Ainsi qu’il a été dit dans l’ordonnance n° 2602915 du 5 mars 2026 du juge des référés qui a rejeté une première requête de Mme B... ayant le même objet que la présente requête, dans l’hypothèse d’une requête en référé-liberté introduite en vue de mettre fin à l’exécution d’un arrêté de transfert, la requête n’est recevable, en raison de la procédure contentieuse spéciale applicable dans le cas où un étranger fait l’objet d’une décision de transfert vers un autre Etat responsable de l’examen de sa demande d’asile, que dans l’hypothèse dans laquelle les modalités selon lesquelles il est procédé à l’exécution de la décision de transfert emportent des effets qui, en raison de changements dans les circonstances de droit ou de fait survenus depuis l’intervention de cette mesure et après que le juge, saisi sur le fondement de l’article L. 921-1 du code de l’entrée et du séjour des étrangers et du droit d’asile, a statué ou que le délai prévu pour le saisir a expiré, excèdent ceux qui s’attachent normalement à l’exécution d’une telle décision.

Par un jugement du 21 octobre 2024, la magistrate désignée du tribunal administratif de Lyon, compétente pour statuer sur les recours relevant des articles L. 921-1 à L. 921-3 du code de l’entrée et du séjour des étrangers et du droit d’asile, a rejeté la demande d’annulation de l’arrêté du 10 octobre 2024 présentée par Mme B.... Par l’ordonnance précitée du 5 mars 2026, le juge des référés a estimé que Mme B... n’établissait pas que la mise à exécution de l’arrêté de transfert du 10 octobre 2024 dont elle a fait l’objet emporte des effets qui, en raison de changements dans les circonstances de droit ou de fait survenus depuis l’intervention de ce jugement, excèdent ceux qui s’attachent normalement à l’exécution d’une telle décision. Dans la présente requête, Mme B..., qui n’invoque aucun élément nouveau qu’elle n’aurait pas invoqué dans sa première requête et ne produit qu’une seule nouvelle pièce, ne démontre pas qu’un tel changement serait intervenu.
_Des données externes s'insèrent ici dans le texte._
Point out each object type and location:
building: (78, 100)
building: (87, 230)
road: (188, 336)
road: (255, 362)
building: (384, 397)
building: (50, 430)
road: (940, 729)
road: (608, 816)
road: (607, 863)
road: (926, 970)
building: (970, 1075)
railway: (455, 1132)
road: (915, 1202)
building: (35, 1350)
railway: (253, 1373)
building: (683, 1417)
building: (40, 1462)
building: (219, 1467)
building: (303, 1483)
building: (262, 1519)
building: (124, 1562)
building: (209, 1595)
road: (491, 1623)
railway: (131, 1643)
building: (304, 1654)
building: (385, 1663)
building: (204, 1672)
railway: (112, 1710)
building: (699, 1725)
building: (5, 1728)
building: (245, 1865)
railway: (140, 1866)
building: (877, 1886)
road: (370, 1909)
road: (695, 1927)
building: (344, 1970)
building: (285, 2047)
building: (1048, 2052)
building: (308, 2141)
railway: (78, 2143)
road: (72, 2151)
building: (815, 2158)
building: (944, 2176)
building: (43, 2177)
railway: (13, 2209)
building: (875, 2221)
Par ailleurs, en tout état de cause, dès lors notamment qu’il ne ressort pas des pièces du dossier que l’état de santé de Mme B... et de sa fille nécessiterait des soins de santé urgents et indispensables à la sauvegarde de leurs intérêts essentiels, la requérante n’établit pas que les conditions dans lesquelles la préfète du Rhône s’apprête à mettre à exécution l’arrêté du 10 octobre 2024 entraînerait une atteinte grave et manifestement illégale aux libertés fondamentales qu’elle invoque.

Il résulte de ce qui précède que les conclusions présentées en application de l’article L. 521-2 du code de justice administrative doivent être rejetées par application de l'article L. 522-3 précité du code de justice administrative, sans qu’il y ait lieu d’admettre la requérante à l’aide juridictionnelle provisoire. Doivent être rejetées par voie de conséquence les conclusions présentées sur le fondement de l’article L. 761-1 du même code.


ORDONNE :


Article 1er : La requête de Mme B... est rejetée.
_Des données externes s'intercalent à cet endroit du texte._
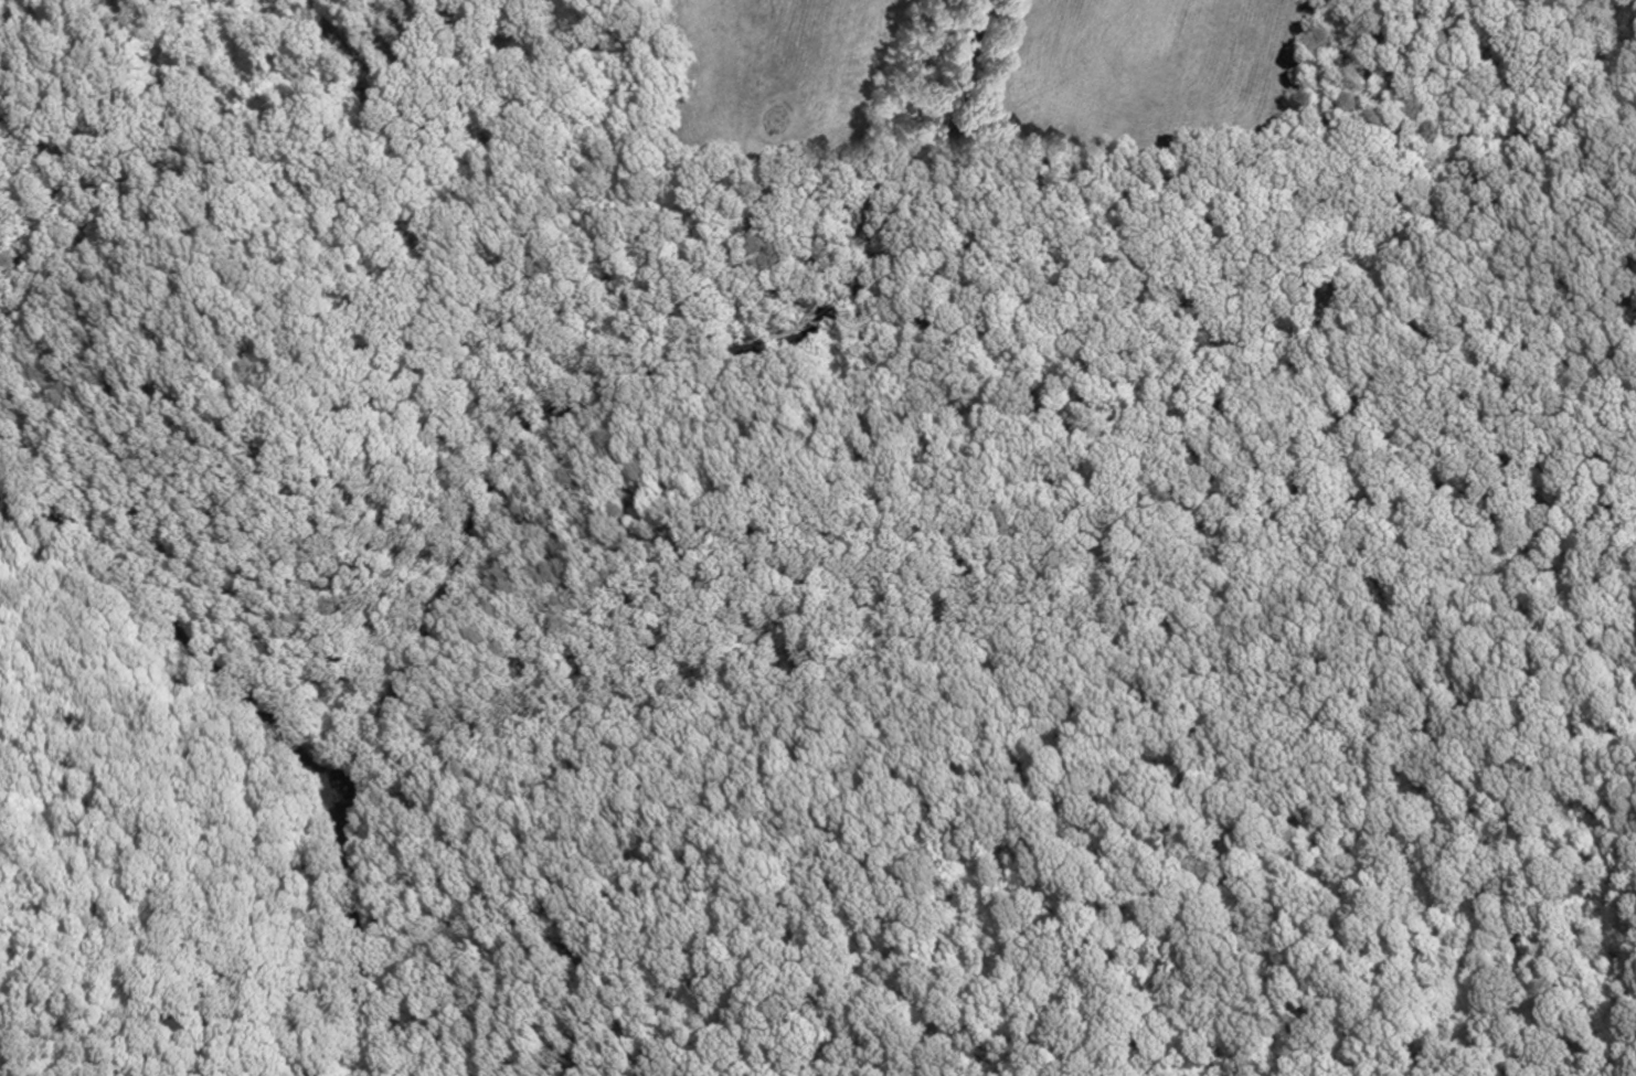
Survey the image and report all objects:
building: (405, 74)
building: (356, 89)
building: (374, 122)
road: (648, 369)
road: (170, 626)
road: (355, 941)

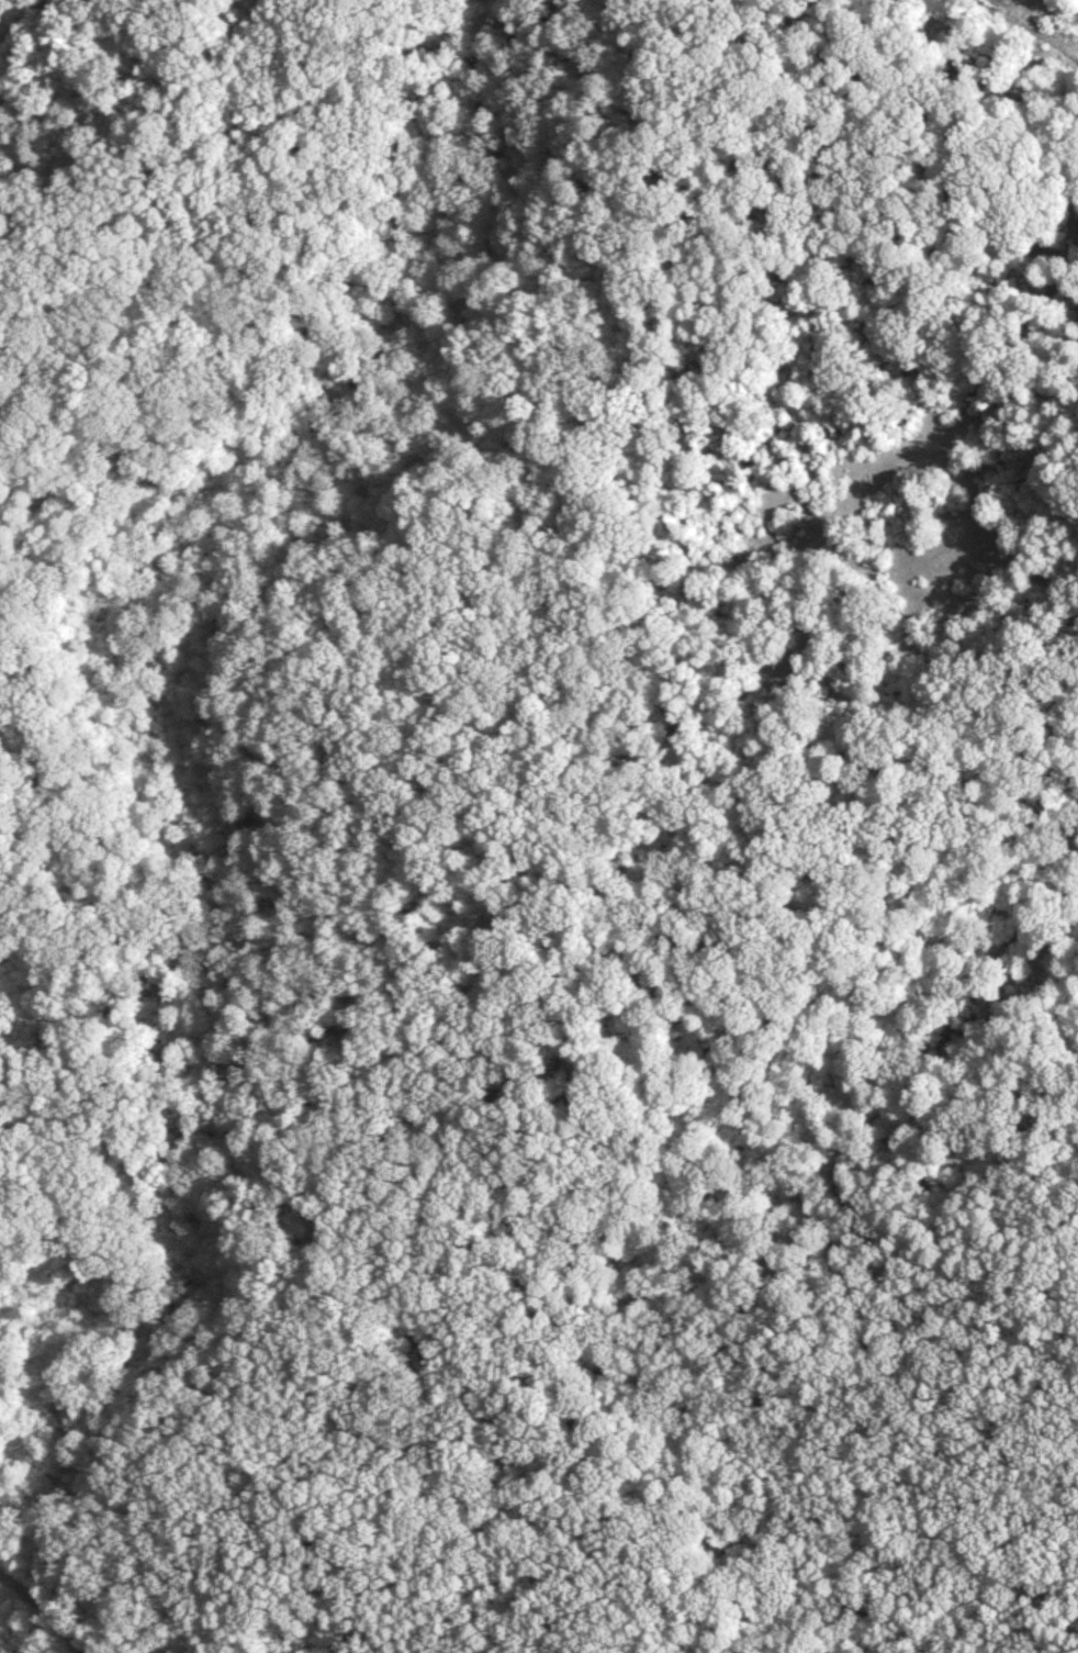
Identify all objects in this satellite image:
road: (29, 24)
road: (141, 77)
road: (256, 229)
park: (288, 682)
road: (34, 752)
road: (45, 1612)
Article 2 : La présente ordonnance sera notifiée à Mme C... B..., alias D... A....

Copies en seront adressées à la préfète du Rhône et à Me Pochard.







Fait à Lyon le 6 mars 2026.



Le juge des référés







J.-P. Chenevey



La République mande et ordonne à la préfète du Rhône, en ce qui la concerne, ou à tous commissaires de justice à ce requis, en ce qui concerne les voies de droit commun contre les parties privées, de pourvoir à l'exécution de la présente décision.